Celebrating 50 years of publishing a Radical Journal of Geography, 1969-2019
Participatory video workshops were carried out with 18 youth participants and two youth leaders at Kufunda learning village (Ruwa, Zimbabwe, 14-25 January 2013), and with eight young people at the Centre for Civil Society (Durban, South Africa, 11-22 February 2013). The video courses covered all the basic skills and procedures necessary for making a video, from conceptualisation and camera skills through to editing and uploading. The workshops were structured around a practical group project; making a short film on the theme of ‘Our Vision of a Better World’. Over 20 days nine participatory videos were produced – see http://visioningthefuture.wordpress.com/
A handbook was written and printed for all participants and institutions. Follow-up workshops were carried out to screen videos, consolidate skills, award certificates, and distribute handbooks (9-10 March in Ruwa and 10-11 April in Durban). Interviews conducted with 16 young people at Kufunda and five at the CCS.
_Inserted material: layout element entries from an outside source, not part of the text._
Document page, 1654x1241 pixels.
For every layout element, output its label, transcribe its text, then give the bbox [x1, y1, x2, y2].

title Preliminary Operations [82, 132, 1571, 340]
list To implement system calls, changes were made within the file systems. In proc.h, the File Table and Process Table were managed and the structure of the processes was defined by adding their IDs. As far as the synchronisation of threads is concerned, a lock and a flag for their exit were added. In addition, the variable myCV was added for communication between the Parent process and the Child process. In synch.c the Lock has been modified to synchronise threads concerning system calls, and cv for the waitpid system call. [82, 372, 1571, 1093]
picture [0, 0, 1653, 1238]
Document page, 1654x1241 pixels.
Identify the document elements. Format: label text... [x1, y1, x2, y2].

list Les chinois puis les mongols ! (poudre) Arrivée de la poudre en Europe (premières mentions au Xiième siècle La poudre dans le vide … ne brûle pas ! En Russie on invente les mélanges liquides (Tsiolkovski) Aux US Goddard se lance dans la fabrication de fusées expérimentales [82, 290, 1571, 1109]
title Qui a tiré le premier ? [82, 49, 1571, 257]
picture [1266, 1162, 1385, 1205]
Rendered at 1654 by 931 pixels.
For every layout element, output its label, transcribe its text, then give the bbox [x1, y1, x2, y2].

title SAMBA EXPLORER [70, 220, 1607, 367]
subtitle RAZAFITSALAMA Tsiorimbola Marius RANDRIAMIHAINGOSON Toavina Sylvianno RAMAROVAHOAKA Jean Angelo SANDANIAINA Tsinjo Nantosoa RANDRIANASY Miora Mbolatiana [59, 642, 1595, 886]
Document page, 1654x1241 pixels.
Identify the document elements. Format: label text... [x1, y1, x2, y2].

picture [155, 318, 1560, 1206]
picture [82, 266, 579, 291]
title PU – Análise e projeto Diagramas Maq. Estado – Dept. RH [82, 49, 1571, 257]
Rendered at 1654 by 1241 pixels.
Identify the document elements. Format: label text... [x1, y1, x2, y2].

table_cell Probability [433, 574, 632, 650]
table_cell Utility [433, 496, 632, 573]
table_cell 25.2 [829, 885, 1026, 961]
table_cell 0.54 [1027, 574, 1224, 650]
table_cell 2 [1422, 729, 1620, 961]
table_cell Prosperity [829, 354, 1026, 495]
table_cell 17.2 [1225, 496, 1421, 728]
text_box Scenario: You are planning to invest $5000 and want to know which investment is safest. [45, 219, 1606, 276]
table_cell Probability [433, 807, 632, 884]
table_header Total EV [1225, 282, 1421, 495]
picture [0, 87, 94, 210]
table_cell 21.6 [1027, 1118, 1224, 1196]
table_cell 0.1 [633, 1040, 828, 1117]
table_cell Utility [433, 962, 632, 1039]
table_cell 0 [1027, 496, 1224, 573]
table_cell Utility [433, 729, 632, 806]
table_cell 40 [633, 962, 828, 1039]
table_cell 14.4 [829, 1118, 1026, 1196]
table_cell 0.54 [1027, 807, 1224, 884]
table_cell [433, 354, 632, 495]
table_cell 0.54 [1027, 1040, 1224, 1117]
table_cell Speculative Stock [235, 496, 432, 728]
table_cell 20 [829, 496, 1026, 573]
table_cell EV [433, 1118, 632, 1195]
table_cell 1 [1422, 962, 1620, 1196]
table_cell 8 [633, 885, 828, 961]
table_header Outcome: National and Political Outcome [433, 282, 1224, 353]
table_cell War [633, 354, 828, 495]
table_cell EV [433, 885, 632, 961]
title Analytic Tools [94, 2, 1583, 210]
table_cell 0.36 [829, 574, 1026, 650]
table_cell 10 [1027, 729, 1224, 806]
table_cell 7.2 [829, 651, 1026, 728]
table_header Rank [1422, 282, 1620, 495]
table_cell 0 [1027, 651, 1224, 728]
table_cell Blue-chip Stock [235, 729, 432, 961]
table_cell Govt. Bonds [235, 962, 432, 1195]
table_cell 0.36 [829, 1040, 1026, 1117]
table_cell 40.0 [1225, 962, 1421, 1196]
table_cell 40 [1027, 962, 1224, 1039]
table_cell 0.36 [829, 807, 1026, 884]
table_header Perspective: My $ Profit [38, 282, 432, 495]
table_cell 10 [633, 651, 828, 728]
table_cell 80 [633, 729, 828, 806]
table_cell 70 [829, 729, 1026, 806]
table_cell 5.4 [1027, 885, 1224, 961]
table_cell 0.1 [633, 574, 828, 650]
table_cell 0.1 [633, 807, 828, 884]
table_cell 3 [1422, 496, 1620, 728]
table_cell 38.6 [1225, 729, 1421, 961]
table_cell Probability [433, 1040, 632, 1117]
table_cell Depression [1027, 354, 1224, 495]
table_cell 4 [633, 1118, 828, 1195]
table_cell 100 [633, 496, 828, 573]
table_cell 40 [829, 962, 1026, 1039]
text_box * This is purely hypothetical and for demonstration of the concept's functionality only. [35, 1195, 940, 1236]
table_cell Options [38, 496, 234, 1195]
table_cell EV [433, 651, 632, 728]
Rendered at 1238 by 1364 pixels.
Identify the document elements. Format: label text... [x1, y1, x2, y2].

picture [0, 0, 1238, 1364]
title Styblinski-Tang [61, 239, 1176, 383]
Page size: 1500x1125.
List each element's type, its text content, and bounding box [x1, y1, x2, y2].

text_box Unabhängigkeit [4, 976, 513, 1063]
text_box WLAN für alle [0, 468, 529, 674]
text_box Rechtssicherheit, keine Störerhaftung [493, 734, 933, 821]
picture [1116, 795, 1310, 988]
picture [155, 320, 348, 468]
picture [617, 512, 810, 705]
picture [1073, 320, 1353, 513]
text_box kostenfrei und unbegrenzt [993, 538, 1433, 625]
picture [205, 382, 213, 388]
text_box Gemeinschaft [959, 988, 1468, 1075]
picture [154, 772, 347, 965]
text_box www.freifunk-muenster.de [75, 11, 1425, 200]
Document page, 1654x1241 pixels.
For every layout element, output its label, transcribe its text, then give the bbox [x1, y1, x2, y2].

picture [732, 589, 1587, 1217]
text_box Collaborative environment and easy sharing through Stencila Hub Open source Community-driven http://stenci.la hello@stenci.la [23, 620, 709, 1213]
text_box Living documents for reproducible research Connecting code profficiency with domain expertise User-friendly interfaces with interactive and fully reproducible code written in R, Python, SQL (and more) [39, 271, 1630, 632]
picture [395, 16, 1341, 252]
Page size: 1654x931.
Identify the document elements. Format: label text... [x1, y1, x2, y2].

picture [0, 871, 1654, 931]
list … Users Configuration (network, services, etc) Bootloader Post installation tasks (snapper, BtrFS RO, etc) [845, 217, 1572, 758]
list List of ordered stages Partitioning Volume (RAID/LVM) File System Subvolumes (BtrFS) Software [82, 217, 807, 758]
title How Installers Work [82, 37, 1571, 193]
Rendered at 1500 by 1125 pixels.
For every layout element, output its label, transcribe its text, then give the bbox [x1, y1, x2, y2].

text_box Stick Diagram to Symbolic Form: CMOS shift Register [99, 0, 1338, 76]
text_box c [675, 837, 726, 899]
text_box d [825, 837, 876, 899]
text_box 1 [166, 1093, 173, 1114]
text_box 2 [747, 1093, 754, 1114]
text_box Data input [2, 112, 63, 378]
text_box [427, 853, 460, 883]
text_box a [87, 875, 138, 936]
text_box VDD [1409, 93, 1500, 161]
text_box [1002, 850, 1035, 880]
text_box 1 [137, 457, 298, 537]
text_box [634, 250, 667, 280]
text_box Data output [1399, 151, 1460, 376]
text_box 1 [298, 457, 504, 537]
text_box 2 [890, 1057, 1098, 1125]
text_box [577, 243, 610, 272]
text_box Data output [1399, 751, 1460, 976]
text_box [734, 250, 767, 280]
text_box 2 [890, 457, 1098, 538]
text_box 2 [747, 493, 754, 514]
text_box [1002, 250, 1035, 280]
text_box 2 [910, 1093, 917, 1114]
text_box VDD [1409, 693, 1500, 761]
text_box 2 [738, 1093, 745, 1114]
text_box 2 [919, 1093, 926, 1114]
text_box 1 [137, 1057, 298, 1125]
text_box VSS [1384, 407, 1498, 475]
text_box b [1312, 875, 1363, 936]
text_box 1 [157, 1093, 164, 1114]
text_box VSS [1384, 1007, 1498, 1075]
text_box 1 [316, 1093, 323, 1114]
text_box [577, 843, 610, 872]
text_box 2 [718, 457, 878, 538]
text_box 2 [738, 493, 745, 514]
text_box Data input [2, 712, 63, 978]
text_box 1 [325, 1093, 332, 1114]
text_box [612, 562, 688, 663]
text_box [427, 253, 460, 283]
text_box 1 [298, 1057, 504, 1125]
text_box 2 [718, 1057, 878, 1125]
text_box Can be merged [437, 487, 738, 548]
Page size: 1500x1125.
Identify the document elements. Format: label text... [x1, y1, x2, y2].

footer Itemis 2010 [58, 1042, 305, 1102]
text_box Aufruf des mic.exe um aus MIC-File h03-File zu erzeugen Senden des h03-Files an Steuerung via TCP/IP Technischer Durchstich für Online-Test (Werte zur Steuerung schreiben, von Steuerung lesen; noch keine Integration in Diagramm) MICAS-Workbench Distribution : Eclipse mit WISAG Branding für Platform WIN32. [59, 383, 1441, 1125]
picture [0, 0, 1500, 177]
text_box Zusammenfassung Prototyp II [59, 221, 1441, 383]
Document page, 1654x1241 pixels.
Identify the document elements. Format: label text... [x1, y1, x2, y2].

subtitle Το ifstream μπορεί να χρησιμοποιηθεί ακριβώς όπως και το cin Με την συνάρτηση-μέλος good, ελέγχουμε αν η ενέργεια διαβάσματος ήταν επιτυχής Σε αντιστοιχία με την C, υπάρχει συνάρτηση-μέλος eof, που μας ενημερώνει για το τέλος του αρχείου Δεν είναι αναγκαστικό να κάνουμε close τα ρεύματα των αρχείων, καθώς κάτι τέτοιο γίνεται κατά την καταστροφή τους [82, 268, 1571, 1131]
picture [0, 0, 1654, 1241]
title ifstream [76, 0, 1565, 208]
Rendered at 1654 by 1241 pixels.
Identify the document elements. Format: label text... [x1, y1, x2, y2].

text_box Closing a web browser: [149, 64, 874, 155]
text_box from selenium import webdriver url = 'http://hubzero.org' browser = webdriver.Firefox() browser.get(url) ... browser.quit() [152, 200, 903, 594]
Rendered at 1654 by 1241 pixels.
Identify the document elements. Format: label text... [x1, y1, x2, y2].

The project followed a broadly ‘public geographies’ agenda. There was: strong participation of young people in the creation of ‘data’; publically-minded, accessible and interactive outputs in the form of videos and a blog; institutional support for an established community-based organisation in Zimbabwe and NGO in South Africa; and valuable skills development training for 28 young participants.
The videos and research provided interesting insights into the geographical imaginations of participating youth and their visions of the future; this will be explored further in a forthcoming paper. Also, the project was an innovative methodological experiment, and critical reflections on the process of participatory video will be offered in a forthcoming paper.
For the CCS: capacity building included offering Bongisipho Phewa, a former youth participant, employment as a trainee facilitator. A laptop was purchased to improve the equipment available for the existing community video resource. A new microphone and editing software were also purchased. The project fed into the Durban Community Video Collective (https://www.facebook.com/pages/Durban-Community-Video-Collective/194266210626295) and enabled additional meetings and support to be given, linking the youth group with the community scholars and activists who had previously participated in video production workshops. The young participants also connected with some NGOs interested in having videos made for their work and supporting them. One participant has been busy making his own documentary in the township of Umlazi.
For Kufunda Village: a brand new video production unit was initiated at Kufunda learning village, with two basic production kits purchased, plus a laptop for editing. Two young Kufunda residents – Stephen and Ivan – participated in the video workshops and were designated as resident video project leaders. The video unit and training is to be integrated into Kufunda’s ongoing youth/community leadership training from 2014.
A group meeting and video screening session is to be held in November 2013 at the CCS, with youth participants subsided to attend. Additional informal interviews (in a focus group setting) are planned to supplement the interviews, addressing youth questions, hopes and challenges and find out why they are not yet developing their projects further.
We’re currently completing two papers and planning to submit them to Antipode and Development in Practice in late 2013/early 2014.
The CCS’s work with Kufunda on the 2014 training program (to develop the video project) will continue, and we’ll apply for further funds to enable both institutions to host additional participatory video workshops.
A participatory video methods course is being developed for UKZN Masters students. It is envisioned that student participation in the project will help to mobilise young people and expand the project’s community outreach. Funding has been granted by UKZN, and we are now awaiting course content approval from the school board.